Observando e acompanhando as nuvens de hora a hora, e utilizando uma técnica de seguimento aperfeiçoada por Javier Peralta, coautor deste estudo, os investigadores calcularam indiretamente a velocidade do vento que impele essas nuvens. A velocidade ronda os 216 quilómetros por hora na base das nuvens e a latitudes médias, diminuindo para metade mais perto dos polos.
Este trabalho foi realizado quase de polo a polo no lado noturno recuperando imagens que a equipa captou no infravermelho com o Telescopio Nazionale Galileo (TNG), em La Palma, nas ilhas Canárias, entre 11 e 13 de julho de 2012. Nesses mesmos dias e de forma coordenada, a sonda Venus Express, da Agência Espacial Europeia (ESA), então a orbitar o planeta, observou na luz visível, fornecendo imagens do topo das nuvens, cerca de 20 quilómetros mais acima, a 70 quilómetros de altitude.

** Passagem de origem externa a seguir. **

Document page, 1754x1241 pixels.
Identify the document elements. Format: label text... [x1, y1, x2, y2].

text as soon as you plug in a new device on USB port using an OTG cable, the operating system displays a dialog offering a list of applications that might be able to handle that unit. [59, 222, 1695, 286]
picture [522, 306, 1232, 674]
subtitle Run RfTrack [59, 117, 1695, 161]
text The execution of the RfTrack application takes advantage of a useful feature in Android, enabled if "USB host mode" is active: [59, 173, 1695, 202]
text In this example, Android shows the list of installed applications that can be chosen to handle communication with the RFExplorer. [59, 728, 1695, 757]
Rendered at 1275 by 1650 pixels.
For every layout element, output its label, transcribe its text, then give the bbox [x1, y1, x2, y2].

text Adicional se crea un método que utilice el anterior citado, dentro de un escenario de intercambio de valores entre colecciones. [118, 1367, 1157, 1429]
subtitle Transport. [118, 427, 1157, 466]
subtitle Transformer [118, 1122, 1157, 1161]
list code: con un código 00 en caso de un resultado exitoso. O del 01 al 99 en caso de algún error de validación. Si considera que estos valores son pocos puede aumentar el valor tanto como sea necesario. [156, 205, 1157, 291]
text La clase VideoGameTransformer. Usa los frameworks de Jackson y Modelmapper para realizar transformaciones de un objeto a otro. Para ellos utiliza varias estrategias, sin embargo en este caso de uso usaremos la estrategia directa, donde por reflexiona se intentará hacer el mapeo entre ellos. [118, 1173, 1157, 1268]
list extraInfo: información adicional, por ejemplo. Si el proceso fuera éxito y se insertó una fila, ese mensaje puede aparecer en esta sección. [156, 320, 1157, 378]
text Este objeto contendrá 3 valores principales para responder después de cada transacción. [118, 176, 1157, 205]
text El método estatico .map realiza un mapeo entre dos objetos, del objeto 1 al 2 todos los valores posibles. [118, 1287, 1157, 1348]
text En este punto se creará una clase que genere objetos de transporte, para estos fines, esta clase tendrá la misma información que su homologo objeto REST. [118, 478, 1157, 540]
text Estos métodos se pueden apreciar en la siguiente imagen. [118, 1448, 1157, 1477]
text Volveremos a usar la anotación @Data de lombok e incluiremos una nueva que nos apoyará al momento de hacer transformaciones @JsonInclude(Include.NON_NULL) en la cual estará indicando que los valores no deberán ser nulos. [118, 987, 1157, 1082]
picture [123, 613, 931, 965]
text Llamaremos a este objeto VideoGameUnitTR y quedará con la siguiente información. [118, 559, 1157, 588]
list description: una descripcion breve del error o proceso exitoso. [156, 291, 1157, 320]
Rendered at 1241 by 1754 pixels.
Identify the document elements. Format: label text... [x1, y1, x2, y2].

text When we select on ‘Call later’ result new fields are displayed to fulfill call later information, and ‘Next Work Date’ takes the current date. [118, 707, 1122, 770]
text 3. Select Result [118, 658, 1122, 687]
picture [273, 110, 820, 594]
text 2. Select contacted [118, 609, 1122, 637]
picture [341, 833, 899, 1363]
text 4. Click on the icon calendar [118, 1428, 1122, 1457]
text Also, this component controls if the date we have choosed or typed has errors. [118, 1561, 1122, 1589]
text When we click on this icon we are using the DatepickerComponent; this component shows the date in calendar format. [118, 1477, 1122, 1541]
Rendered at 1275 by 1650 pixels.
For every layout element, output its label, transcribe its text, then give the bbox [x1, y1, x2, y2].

Seguindo também essas nuvens, os investigadores obtiveram velocidades da ordem dos 360 quilómetros por hora. Outros estudos, e simulações por computador indicam que a velocidade do vento na base das nuvens é quase constante, sem variações significativas entre o dia e a noite. A equipa pôde assim assumir que a velocidade que obteve para a noite se aplica também às baixas camadas da atmosfera no lado diurno.
Obtiveram-se assim, pela primeira vez, medidas da diferença entre a velocidade do vento a duas altitudes a partir de observações simultâneas, concluindo-se que, no lado diurno e em apenas 20 quilómetros na vertical, ocorre um incremento de cerca de 150 quilómetros por hora na velocidade do vento paralelo ao equador. O calor da superfície poderá ser o motor que sustenta estas velocidades ciclónicas dos ventos no topo das nuvens.
A precisão dos dados obtidos com telescópios na Terra é comparável à das câmaras de infravermelho das sondas espaciais, graças a um método trazido a este estudo por Javier Peralta. “Utilizámos o mesmo método de referenciação geográfica das imagens obtidas pelas sondas espaciais, que foi desenvolvido pela NASA, e complementado pela Agência Espacial Europeia”, explica Pedro Machado. “É como se o telescópio aqui no solo fosse uma nave espacial.”
Com o sucesso desta abordagem, a equipa irá agora expandir a pesquisa da componente vertical dos ventos com novas observações no solo coordenadas com a sonda atualmente em órbita de Vénus, a Akatsuki, da agência espacial japonesa JAXA. Este estudo demonstra que observações feitas a partir da Terra complementam os dados que estejam a ser coletados nesse mesmo momento por missões no espaço. Apesar da menor resolução espacial, devido à distância a que está o nosso planeta, é em geral possível ter uma visão global de Vénus, que as sondas no local, devido às suas órbitas, nem sempre conseguem ter.
Está a ser planeada a próxima missão da ESA dedicada a Vénus, a EnVision. Irá estudar a superfície do planeta e tentar conhecer o seu passado. Portugal está envolvido na missão, e Pedro Machado lidera o consórcio português, além de ser coinvestigador responsável por um dos instrumentos, um espectrógrafo no infravermelho. “Este trabalho mostra o tipo de ciência que se vai poder fazer com os instrumentos da EnVision. Nós já estamos a provar a grande relevância que tem a ciência que se pode fazer com esta futura missão”.
A experiência do IAstro e dos investigadores portugueses na compreensão da dinâmica da atmosfera de Vénus irá ajudar a escolher os comprimentos de onda de luz em que a missão EnVision irá observar, assim como as camadas da atmosfera mais relevantes do ponto de vista científico, contribuindo assim para o desenho e planeamento da missão e dos seus instrumentos.
Espera-se também que a participação nacional consiga trazer para bordo indústria portuguesa em mais um projeto internacional da ESA, com a perspectiva de apoio da Agência Espacial Portuguesa, a Portugal Space.